Fathers, Fumble with the Noose
“I’m digging all the way to China with a silver spoon, while the hangman fumbles with the noose.”
Tom Waits
I was settling one of our little ones into bed last night, which was going better than it usually does, when he asked for his customary ‘lucky lucky lucky last cuddle.’ It’s a request that’s hard to deny, particularly when you know he’s on the edge of sleep and you could circumvent another forty minutes of negotiation, threats and something that resembles a mixed martial arts throwdown. Laying there with him, I figured that if this rambunctious, comical, tempestuous but loving little man didn’t deserve a final reprieve, who of us did?
It’s such a delicate balance to have your kids grasp the inordinate love you have for them, as well as the way that love is expressed through boundaries and expectations. As a child, you can’t see the value or the benefit of emptying the dishwasher or putting your own laundry away.
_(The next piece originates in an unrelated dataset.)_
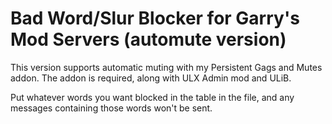 # Bad Word/Slur Blocker for Garry's Mod Servers (automute version)

This version supports automatic muting with my Persistent Gags and Mutes addon. The addon is required, along with ULX Admin mod and ULiB.

Put whatever words you want blocked in the table in the file, and any messages containing those words won't be sent.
And as much as it’s about communal responsibility and many hands making light work, it’s about each of them internalising an understanding that the work needs to be done, and it can’t be done without them.
The question of parity and equity comes up a lot on a household with seven children in it. There is a particular sensitivity to getting one’s fair share when it comes to turns, or servings, to the point of demanding you also get a third bowl, when you don’t even have an appetite for it. Our kids will argue for what they feel is fair, but they know that at the end of the day, it’s their parents who will determine what that equity will look like. It’s imperative to encourage, ever and always, a disposition to ‘take the lowest place.’ You have to catch them in the moment of putting someone else before themselves and recognise, celebrate, that warm glow in their gut when they know they’ve done some good in the world.
You know you’re doing something right when you see this happening in your household. I’m not going to pretend that it’s the standard practice here, but I know we see it often enough to have planted that seed in the souls we have charge of. Part of that practice, that modelling, is ‘fumbling with the noose,’ or the ‘lucky lucky lucky last cuddle.’ Whenever you can look your kid in the eye and bring grace and warmth to the table, rather than indifference and disinterest, make it happen.
Bedtime is bedtime, and he knows he needs to lie down. When he argues, fights, runs around, the alternative to sleep alone on the floor of the bathroom is always an option (which he vehemently refutes, to my relief). But when he asks for ‘one more minute’ of an embrace that tells him all is well with the world, it’s nothing short of an honour to grant it. A simple embrace that tells him he is loved, he is safe, he is at home, despite just having upset and disturbed a household of settling children.
He knows that he deserves a second chance. Or a seventeenth. Damn, don’t we all?